Traditions Associated With Irish and British Weddings

In years gone by, traditional brides in Ireland used to wear a blue wedding dress. Blue was considered pure. It wasn’t until 1499 that white wedding dresses started being worn by Irish brides because then white symbolized virginity and purity. Another unusual tradition that Irish weddings generally followed years gone by was in the locking of the church door during the ceremony. This was supposedly done to prevent the groom from running away during the wedding. Another old, unique tradition in Irish weddings was when the bride and groom tied an actual knot. The couples hands were joined together using a rope or cord. This was done to symbolize the union of the bride and groom and the bond of marriage and this is where the phrase ‘tying the knot’ comes from.

Wedding Traditions

During the ceremony, the bride and groom were meant to walk together to the church before they exchanged their vows. The onlookers would bless their union by throwing rice and other large items like pots and pans to the bride and groom. The bride was expected to have her hair braided on the wedding day. Braided hair represented luck and feminine power. Most brides wanted their wedding to fall on the St. Patrick’s Day because long ago it was considered the best day to have a wedding anniversary in Ireland.

The Irish considered the honeymoon as a special month when the couples would spend their days drinking honeyed wine in a secluded place.
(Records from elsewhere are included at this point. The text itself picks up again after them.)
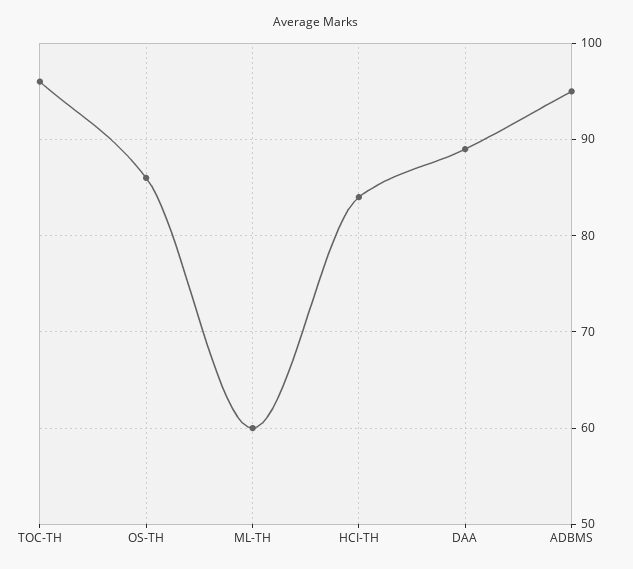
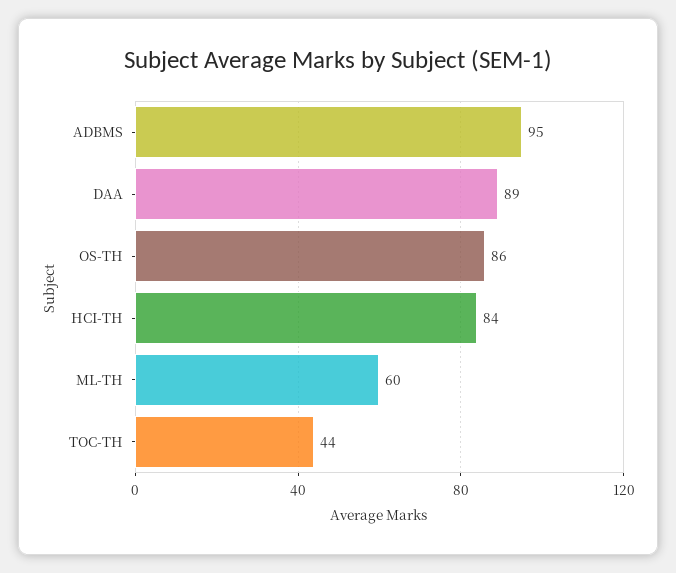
TOC-TH: 96 -> 44

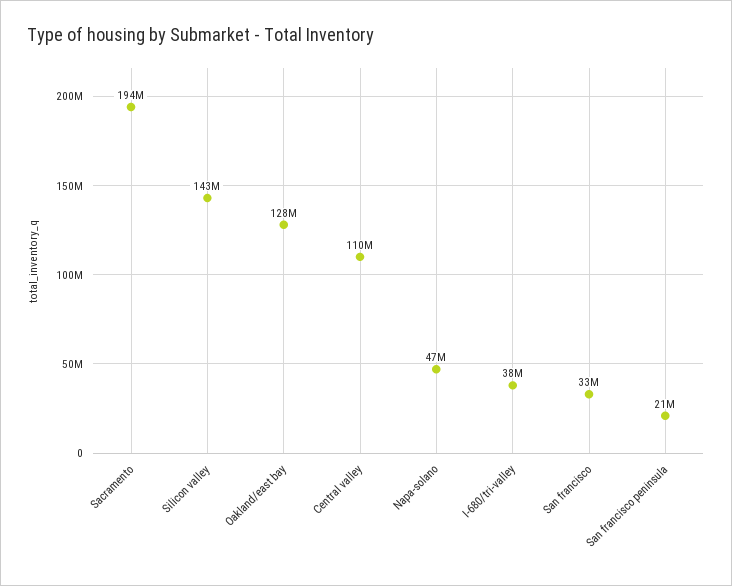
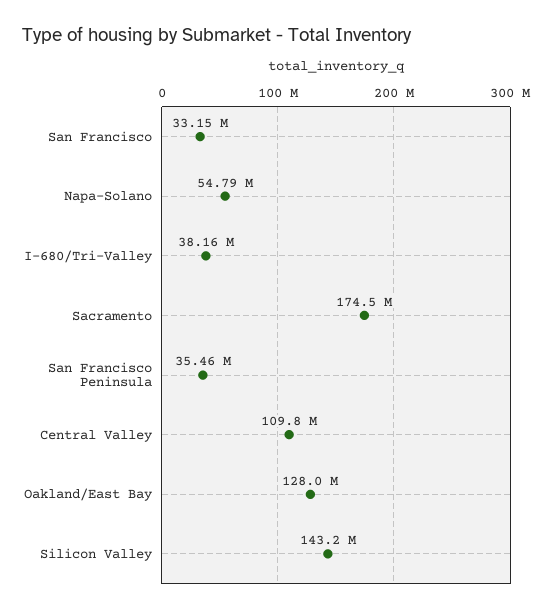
Sacramento: 194000000 -> 174500000
Napa-solano: 47000000 -> 54790000
San francisco peninsula: 21000000 -> 35460000

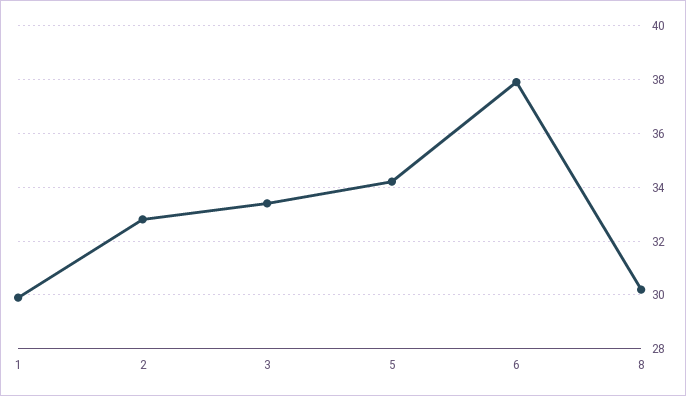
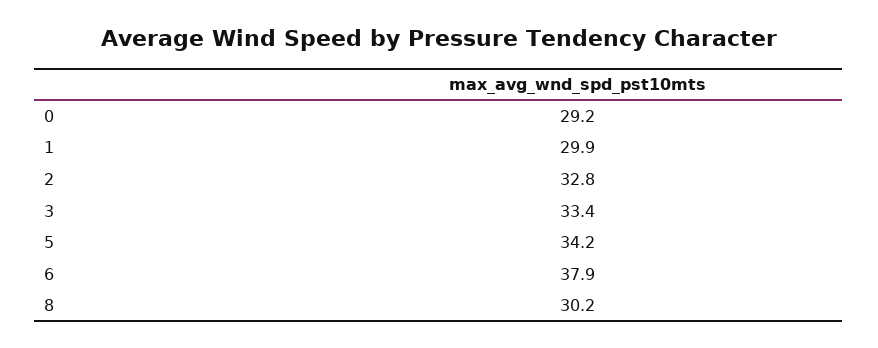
0: none -> 29.2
This is where the phrase honeymoon is coined from as it was seen as the ‘month of honey’. It was assumed that after the month was over, the bride would become pregnant and the family wouldn’t separate them especially if they had eloped. Nowadays, the traditional Claddagh Ring is often given as a wedding ring.
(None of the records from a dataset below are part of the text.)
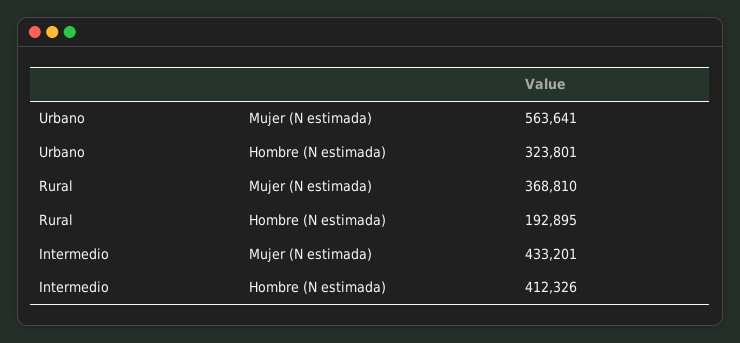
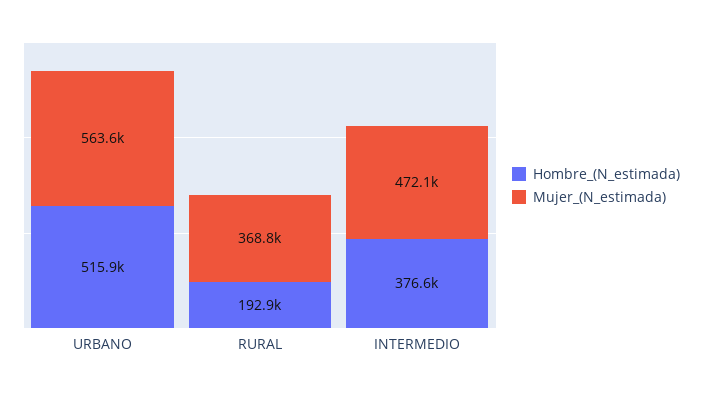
Hombre (N estimada), Urbano: 323801 -> 515900
Mujer (N estimada), Intermedio: 433201 -> 472100
Hombre (N estimada), Intermedio: 412326 -> 376600

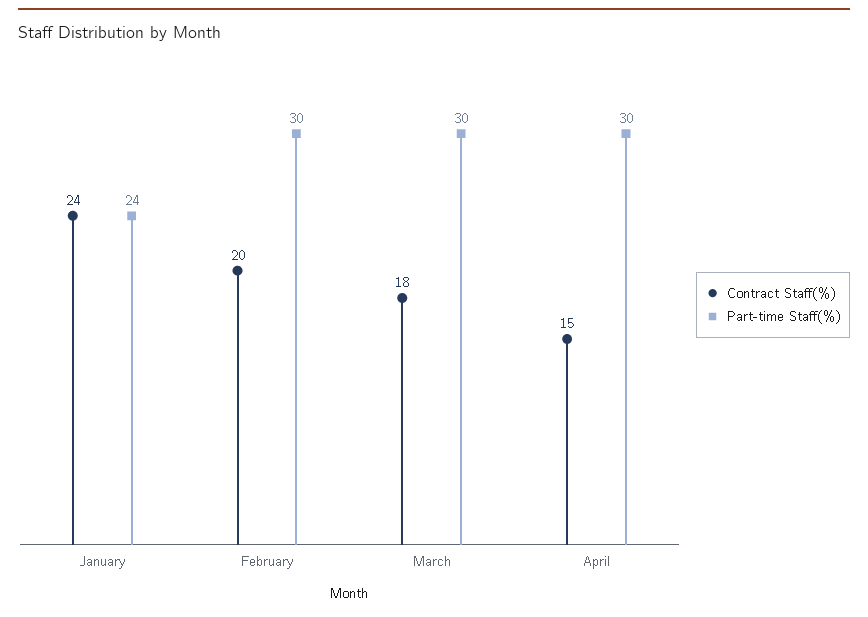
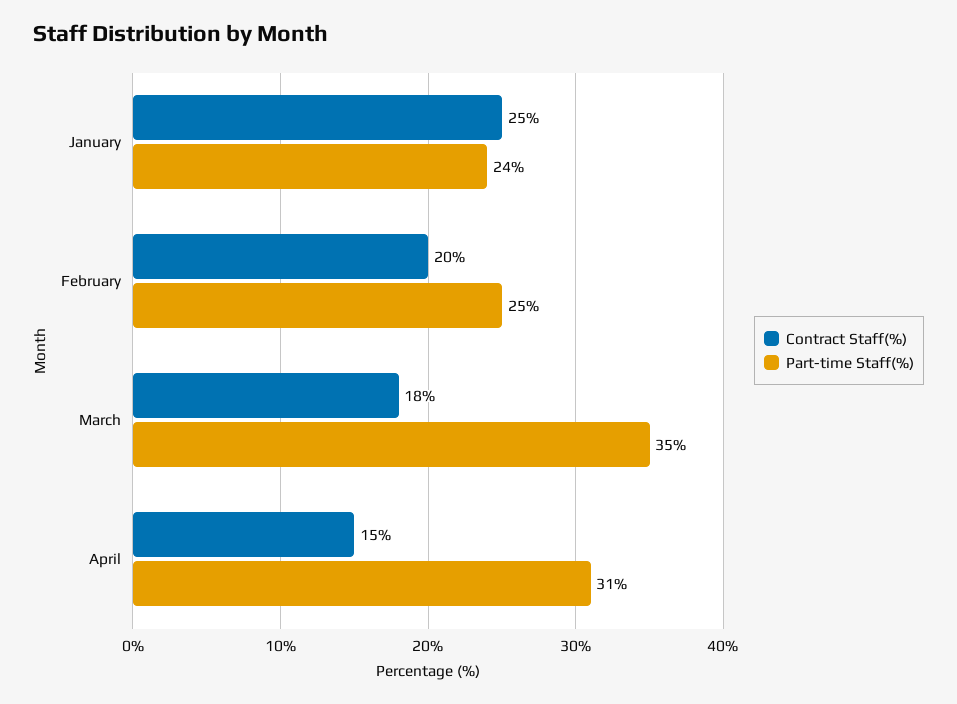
Contract Staff(%), January: 24 -> 25
Part-time Staff(%), February: 30 -> 25
Part-time Staff(%), March: 30 -> 35
Part-time Staff(%), April: 30 -> 31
British wedding traditions are quite interesting. The most common one is the fact that bridesmaids were expected to wear white and look like the bride in order to confuse/ward off the evil spirits. The Church of England had its own standard vows which were not supposed to be altered. This is why traditionally the bride and the groom did not kiss after saying the vows. However, this soon changed.
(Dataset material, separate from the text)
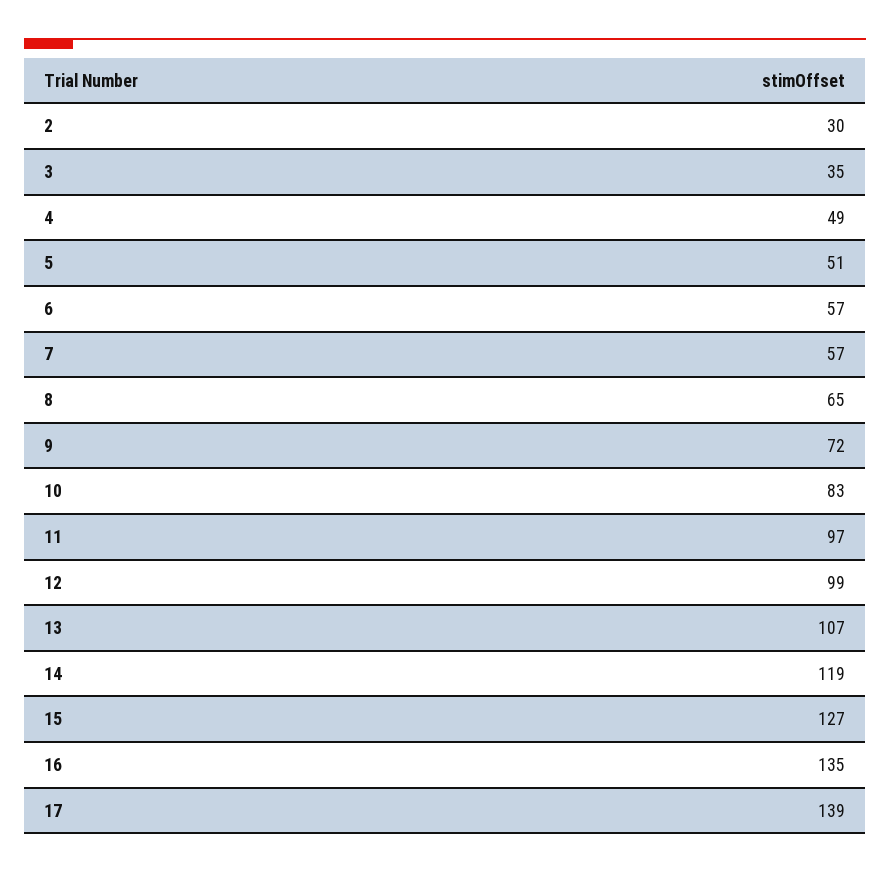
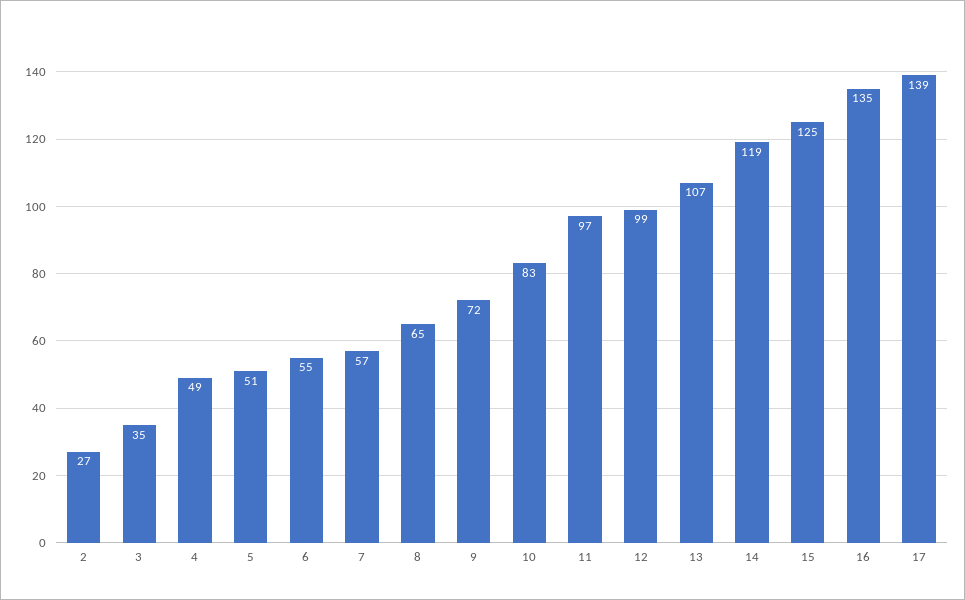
2: 30 -> 27
6: 57 -> 55
15: 127 -> 125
The bride’s wedding bouquet had to include myrtle which was considered a herb of love. Brides from the royal family had to include a spring of myrtle in their bouquet as seen first in Queen Victoria’s wedding in 1840. When the bride found a spider on her dress, it was considered as a sign of good luck. However, if they met a funeral on their way to the ceremony, it was a sign of bad luck.

Wedding Traditions

In British weddings, the bouquet was not thrown to wedding guests. This tradition began in 1923 when the Queen Mother placed her bouquet on the grave of a World War 1 soldier after her wedding to the then Duke of York. She did this in honour of her late brother who was also killed at war. This tradition has been followed by royal families since then.

In British weddings, sapphire was included in the brides’ wedding rings because it symbolizes happiness in a marriage. Ideally, bridesmaids in British weddings are meant to be children and the bridal party is also smaller compared to other countries.

In traditional British weddings, the bride must enter first down the aisle. The bride is then followed by the young page boys and bridesmaids. The other common British wedding custom is when they place a penny or sixpence in the bride’s shoes.

These are some of the traditions and customs which surround British and Irish weddings. They have changed overtime so most of them are now not put into practice. However, they remind the British and Irish people of their diversity so everyone should appreciate them and it is also interesting to see how wedding traditions and themes have changed over time.